E muitos outros pensamentos questionadores, estranhos para ele, uma vez que se acostumara desde pequeno a simplesmente seguir a onda da vez, invadiam sua mente, como se fossem os antigos moradores, há muito despejados, mas que agora, tomados de uma nova motivação, reivindicassem sua antiga morada. Não era uma sensação ruim, mas antes disso, estranhamente motivadora. Lembrou das campanhas de consumo anteriores, nas quais fora envolvido, levado a consumir sem pensar, sem questionar se de fato eram necessidades, ou simples compulsão sem motivo.

 
Lembrou dos tantos aparelhos, todos ainda funcionando bem, que já possuía em casa, que eram substituídos quase como uma obrigação, a cada nova campanha, apesar de, agora percebia, não haver motivo coerente, lógico para isso. Ficou assustado com aquele percebimento, e pela primeira vez sentiu que sempre fora um autômato movido pela vontade alheia. Sentiu um misto de revolta e um tanto de liberdade, pois sabia que, a partir daquele ponto, não mais conseguiria ser um “boneco movido pela corda alheia”. A sensação era que acordara de um longo e perturbador sono, em todos os sentidos.

 
Achou graça ao observar seus amigos, ali ao seu redor, naquela imensa fila de espera, onde passaram a madrugada, a troco de nada, discutindo tolices como os benefícios de se possuir um celular que, além de fazer aquilo que todos os demais já faziam, era capaz de mostrar em tempo real, a temperatura do núcleo da Terra.
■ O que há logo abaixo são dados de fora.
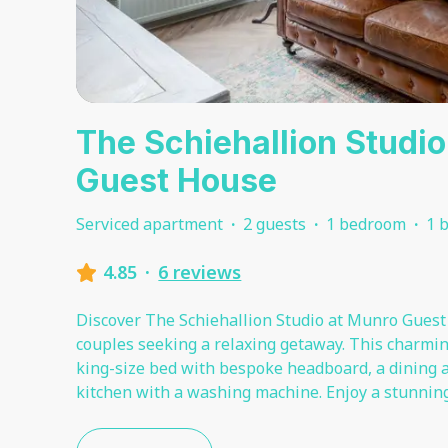
The Schiehallion Studi
Guest House
Serviced apartment
·
2 guests
·
1 bedroom
·
1 
4.85
·
6 reviews
Discover The Schiehallion Studio at Munro Guest 
couples seeking a relaxing getaway. This charming
king-size bed with bespoke headboard, a dining ar
kitchen with a washing machine. Enjoy a stunnin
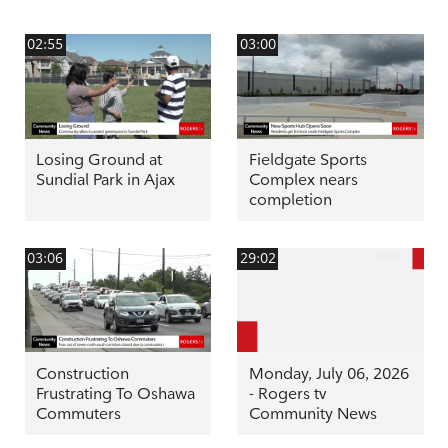
02:55
03:00
Losing Ground at
Fieldgate Sports
Sundial Park in Ajax
Complex nears
completion
03:06
29:02
Construction
Monday, July 06, 2026
Frustrating To Oshawa
- Rogers tv
Commuters
Community News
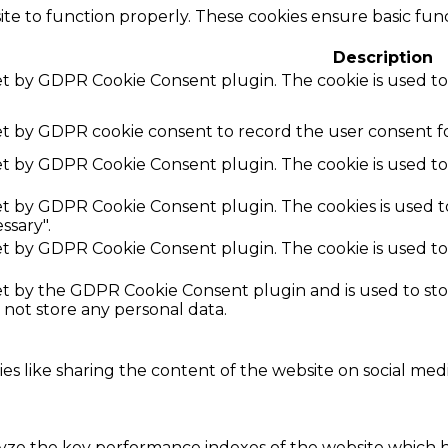
te to function properly. These cookies ensure basic funct
Description
set by GDPR Cookie Consent plugin. The cookie is used to
set by GDPR cookie consent to record the user consent fo
set by GDPR Cookie Consent plugin. The cookie is used to
set by GDPR Cookie Consent plugin. The cookies is used t
ssary".
set by GDPR Cookie Consent plugin. The cookie is used to
.
set by the GDPR Cookie Consent plugin and is used to st
s not store any personal data.
ies like sharing the content of the website on social med
e the key performance indexes of the website which hel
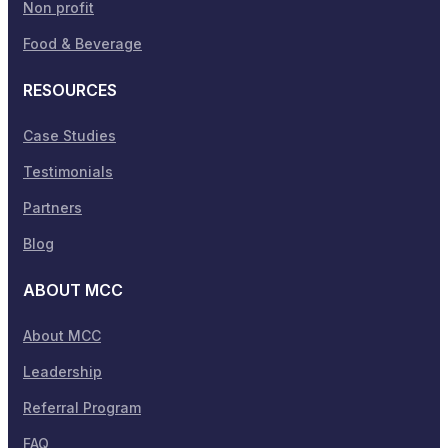
Non profit
Food & Beverage
RESOURCES
Case Studies
Testimonials
Partners
Blog
ABOUT MCC
About MCC
Leadership
Referral Program
FAQ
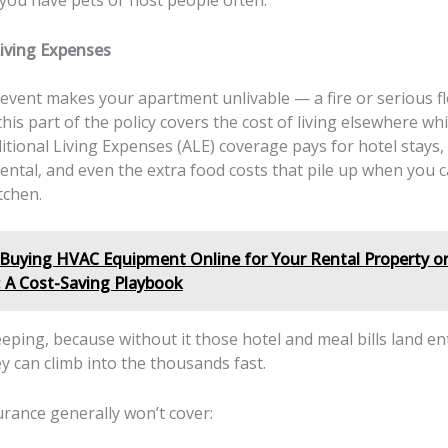
f you have pets or host people often.
Living Expenses
 event makes your apartment unlivable — a fire or serious fl
is part of the policy covers the cost of living elsewhere whi
tional Living Expenses (ALE) coverage pays for hotel stays,
ntal, and even the extra food costs that pile up when you c
tchen.
Buying HVAC Equipment Online for Your Rental Property or
: A Cost-Saving Playbook
eeping, because without it those hotel and meal bills land en
y can climb into the thousands fast.
urance generally won’t cover:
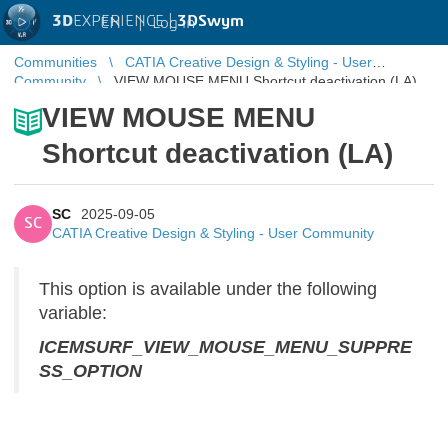
3D
EXPERIENCE |
3DSwym
EN
|
Log in
Communities
CATIA Creative Design & Styling - User
Community
VIEW MOUSE MENU Shortcut deactivation (LA)
VIEW MOUSE MENU
Shortcut deactivation (LA)
SC
2025-09-05
SC
CATIA Creative Design & Styling - User Community
This option is available under the following
variable:
ICEMSURF_VIEW_MOUSE_MENU_SUPPRE
SS_OPTION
Saindo dali, depois se reuniriam, como das outras vezes, cada um tentando configurar seu aparelho, com um padrão diferenciado, embora fossem todos iguais. Depois iriam para suas casas, e lá permaneceriam, diligentes, em estado de espera, até a próxima campanha, o próximo comando, a ordem de como deveriam agir. E depois, pensou, quem poderia garantir se aqueles números seriam de fato da temperatura do centro do planeta, afinal de contas, quem iria lá, com um termômetro, para conferir?

 
De fato, estava pensando, sentia uma liberdade estranha, não por ser esquisita a sensação, mas porque sentia uma segurança, uma confiança em si, que nunca experimentara antes. E sem dizer nada, já que nenhum dos demais tinham ouvidos ou olhos para outra coisa, se afastou sem ser notado, sem explicar nada a ninguém. Estava, pela primeira vez em sua vida, consciente de uma ação sua.